Et pour ceux qui préfèrent l’eau, des stages de voile sont également proposés. De 9 h à 11 h 30, les 7-11 ans pourront s’initier à la voile, tandis que les adolescents découvriront le catamaran. Une belle occasion de se familiariser avec les joies de la mer, à condition d’avoir les moyens de payer ces activités.
Pourquoi cela dérange
La ludothèque Minute Papillon accueille les plus petits, mais là encore, les activités sont payantes et nécessitent une inscription. Les ateliers créatifs, les jeux de société et autres animations sont certes enrichissants, mais ils ne sont pas accessibles à toutes les bourses. Pendant ce temps, les discours politiques vantent l’égalité des chances, mais la réalité sur le terrain est tout autre.
Ce que cela implique concrètement
Ces initiatives, bien que louables en apparence, soulèvent des questions sur l’accessibilité. Les familles à faibles revenus doivent-elles choisir entre inscrire leurs enfants à des activités ou payer les factures ? La Ville de Menton semble ignorer cette réalité, préférant briller par ses promesses plutôt que par des actions concrètes.
Lecture satirique
Les discours politiques sur l’égalité et l’inclusion se heurtent à la dure réalité des tarifs pratiqués. On nous vend une image de vacances idéales, mais derrière se cache un système qui favorise les plus aisés. Ironiquement, alors que l’on parle d’épanouissement des jeunes, on les enferme dans un modèle économique qui ne fait qu’accentuer les inégalités.

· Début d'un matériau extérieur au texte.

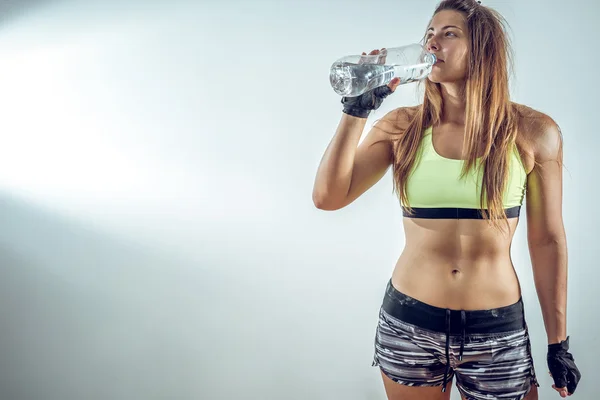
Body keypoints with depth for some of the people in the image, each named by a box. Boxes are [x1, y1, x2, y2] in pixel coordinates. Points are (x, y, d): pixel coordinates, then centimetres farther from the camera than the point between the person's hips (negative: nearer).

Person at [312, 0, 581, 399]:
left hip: (498, 334, -1)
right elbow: (328, 197, -11)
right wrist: (357, 108, -15)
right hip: (408, 326, 1)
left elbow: (547, 240, 1)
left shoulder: (532, 132, -5)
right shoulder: (402, 126, -2)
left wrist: (558, 344, 5)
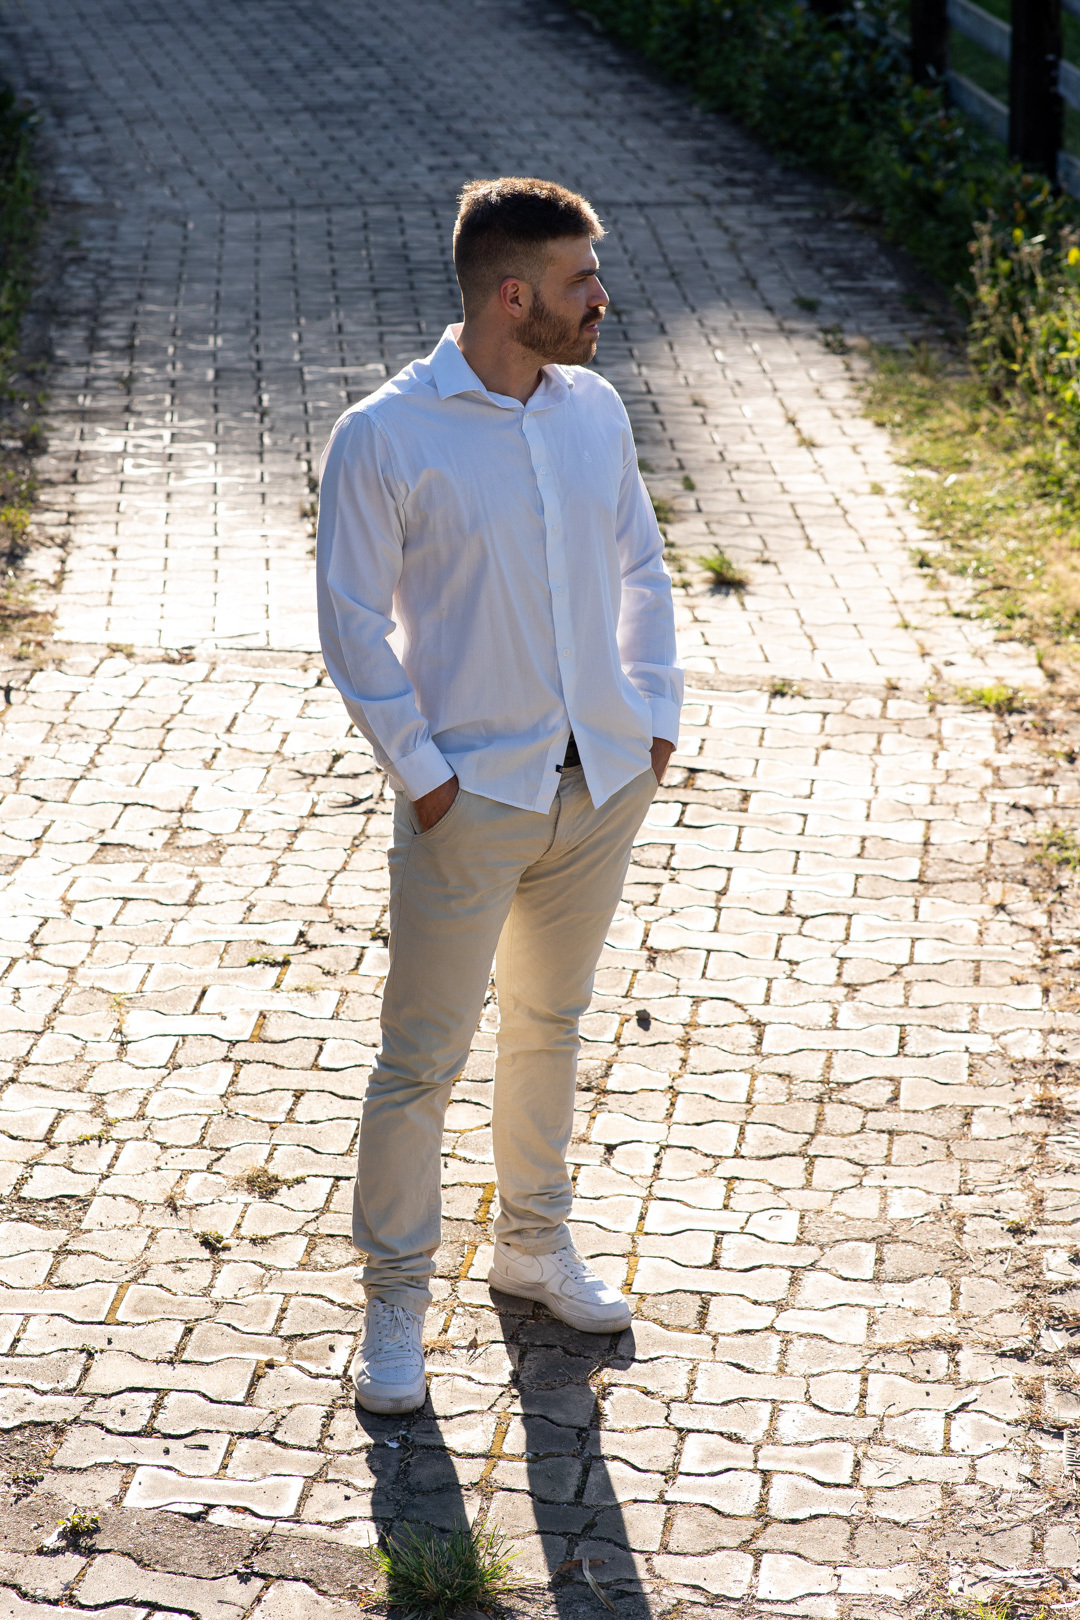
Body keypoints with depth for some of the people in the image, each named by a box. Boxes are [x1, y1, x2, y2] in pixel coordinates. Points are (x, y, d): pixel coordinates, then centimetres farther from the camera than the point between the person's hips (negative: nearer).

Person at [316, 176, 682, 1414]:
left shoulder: (595, 410, 3)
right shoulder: (383, 439, -14)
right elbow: (351, 624, -10)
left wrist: (654, 718, 6)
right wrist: (421, 773, -12)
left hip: (604, 783, 5)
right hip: (471, 798, -5)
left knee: (550, 1023, 20)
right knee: (423, 1058, 2)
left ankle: (535, 1245, 37)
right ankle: (395, 1304, 17)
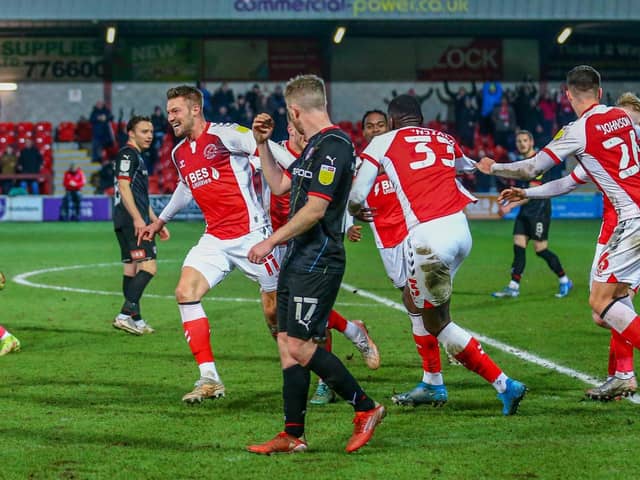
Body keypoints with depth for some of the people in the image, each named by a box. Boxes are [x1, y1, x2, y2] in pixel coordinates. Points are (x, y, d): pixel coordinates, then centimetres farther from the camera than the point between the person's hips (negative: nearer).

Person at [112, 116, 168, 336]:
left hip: (129, 222, 11)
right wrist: (138, 218, -24)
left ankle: (135, 320, 13)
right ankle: (125, 315, -24)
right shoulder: (127, 154, -8)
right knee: (148, 266, -16)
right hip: (131, 220, -11)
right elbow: (123, 186, -18)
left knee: (131, 268, 10)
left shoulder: (137, 157, 24)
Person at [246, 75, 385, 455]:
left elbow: (315, 209, -21)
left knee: (300, 346, -12)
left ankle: (366, 408, 0)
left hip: (318, 263, -10)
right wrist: (263, 144, 20)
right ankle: (293, 435, 8)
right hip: (299, 260, 10)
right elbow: (279, 185, 28)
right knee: (287, 344, 7)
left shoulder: (333, 146, -15)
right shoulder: (314, 146, 16)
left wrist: (271, 241, -18)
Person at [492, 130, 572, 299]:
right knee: (518, 247, 0)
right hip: (525, 212, 8)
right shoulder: (522, 162, 13)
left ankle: (564, 281, 9)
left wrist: (510, 206, -23)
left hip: (539, 211, -8)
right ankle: (513, 287, 0)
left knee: (541, 250, -6)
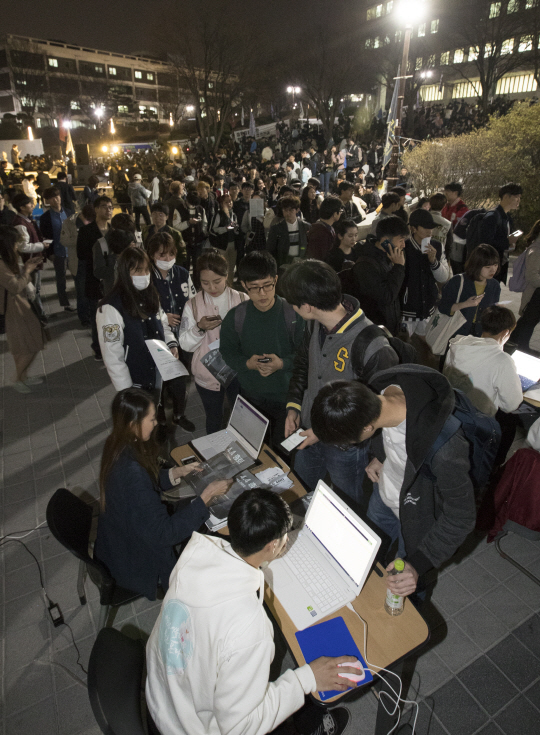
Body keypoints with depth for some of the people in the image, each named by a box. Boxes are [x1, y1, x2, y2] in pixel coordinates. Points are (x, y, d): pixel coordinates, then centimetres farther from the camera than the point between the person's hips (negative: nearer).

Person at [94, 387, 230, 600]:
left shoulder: (116, 446, -11)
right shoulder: (132, 471, -39)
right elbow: (165, 534, -33)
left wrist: (178, 472, -3)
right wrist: (207, 495, -29)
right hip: (135, 564, -7)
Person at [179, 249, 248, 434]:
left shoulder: (242, 301, -8)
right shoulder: (193, 305, -6)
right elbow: (185, 344, -5)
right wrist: (199, 327, -22)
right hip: (207, 374, 1)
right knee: (213, 419, 18)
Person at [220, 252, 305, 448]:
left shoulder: (293, 313, -14)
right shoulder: (235, 317, -7)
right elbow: (227, 351, 0)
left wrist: (283, 363, -27)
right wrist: (247, 363, -19)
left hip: (286, 395, -2)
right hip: (251, 396, 2)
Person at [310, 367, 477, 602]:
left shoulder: (444, 447, -46)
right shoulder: (380, 385, -28)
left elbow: (461, 518, -28)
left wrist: (418, 565, -30)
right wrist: (380, 456, 1)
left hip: (415, 514, -6)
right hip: (384, 491, 6)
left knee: (405, 585, 21)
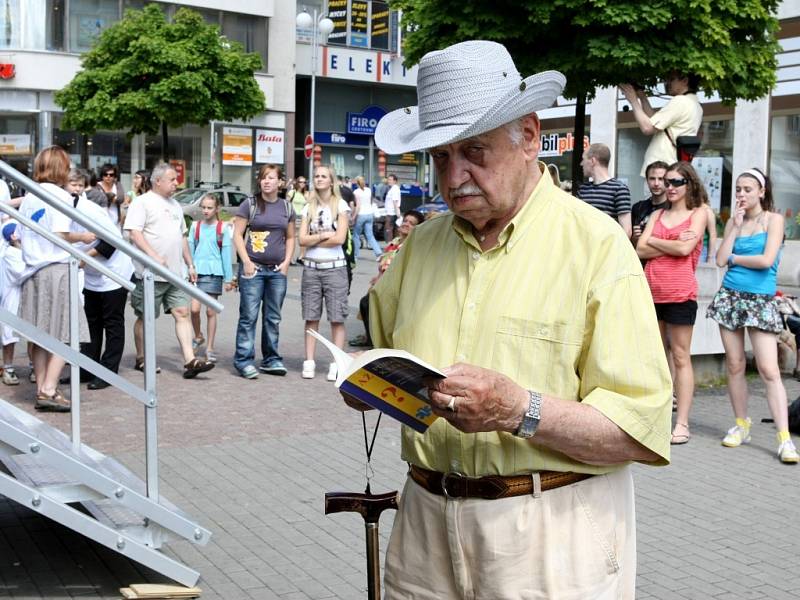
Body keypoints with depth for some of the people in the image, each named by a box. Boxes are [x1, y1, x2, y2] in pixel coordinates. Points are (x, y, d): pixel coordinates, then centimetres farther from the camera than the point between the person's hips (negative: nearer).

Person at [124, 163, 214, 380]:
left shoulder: (175, 205, 19)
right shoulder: (142, 202, -5)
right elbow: (134, 232, -16)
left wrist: (190, 264, 20)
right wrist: (154, 256, -26)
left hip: (175, 273, 7)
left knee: (182, 313, -2)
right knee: (145, 317, 4)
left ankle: (190, 361, -6)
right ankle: (141, 359, 18)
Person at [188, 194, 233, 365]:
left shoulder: (223, 228, 1)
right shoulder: (195, 226, 7)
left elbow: (226, 253, 3)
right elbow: (190, 250, 11)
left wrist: (228, 278, 2)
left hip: (214, 272, -1)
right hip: (196, 271, 1)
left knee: (211, 311, 3)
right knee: (194, 308, -9)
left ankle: (210, 348, 13)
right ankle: (198, 336, 18)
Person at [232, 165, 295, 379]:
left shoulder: (287, 207, 11)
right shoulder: (250, 204, 0)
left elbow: (290, 237, 16)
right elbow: (237, 235, -3)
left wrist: (286, 262, 3)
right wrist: (246, 262, -11)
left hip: (278, 270, 4)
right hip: (253, 268, -4)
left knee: (273, 318, 9)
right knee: (249, 316, -5)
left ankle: (271, 359, 18)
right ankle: (244, 360, 0)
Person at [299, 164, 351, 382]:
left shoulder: (340, 205, 1)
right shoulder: (309, 208, 11)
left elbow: (340, 238, -10)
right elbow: (302, 239, 1)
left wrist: (313, 240, -3)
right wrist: (324, 235, -9)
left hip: (334, 267, -3)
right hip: (311, 267, 3)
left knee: (337, 318, -3)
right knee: (311, 317, 4)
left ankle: (336, 364, 0)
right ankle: (309, 363, 8)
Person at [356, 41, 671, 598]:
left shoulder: (598, 243, -10)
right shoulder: (422, 243, 7)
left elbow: (644, 430, -16)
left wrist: (521, 410, -28)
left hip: (551, 536, -4)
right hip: (426, 521, 5)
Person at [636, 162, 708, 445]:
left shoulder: (698, 213, 3)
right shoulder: (657, 214, 15)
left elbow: (685, 248, -12)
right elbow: (641, 250, 3)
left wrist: (654, 241, 0)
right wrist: (672, 244, -8)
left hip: (680, 293, -5)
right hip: (652, 291, 5)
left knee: (680, 357, -3)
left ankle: (682, 424, -1)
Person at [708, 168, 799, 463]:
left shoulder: (773, 219, 0)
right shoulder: (734, 220, 11)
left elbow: (767, 260, -13)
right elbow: (721, 259, -1)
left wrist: (735, 257, -2)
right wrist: (735, 226, -2)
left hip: (760, 302, -4)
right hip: (730, 297, 4)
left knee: (769, 369, -10)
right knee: (734, 365, 7)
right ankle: (741, 425, 20)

Effet miroir international
À l’échelle mondiale, cette situation rappelle les dérives autoritaires où les promesses de progrès social se heurtent à des réalités économiques. Que ce soit aux États-Unis ou en Russie, les gouvernements affichent des objectifs ambitieux tout en négligeant les besoins fondamentaux de leur population. À Menton, la leçon semble être la même : les belles paroles ne suffisent pas.
À quoi s’attendre
Si la Ville de Menton ne revoit pas sa copie, on peut s’attendre à une fracture sociale grandissante. Les inégalités se creuseront, et les enfants issus de milieux défavorisés continueront d’être laissés pour compte, tandis que les plus chanceux profiteront d’activités enrichissantes.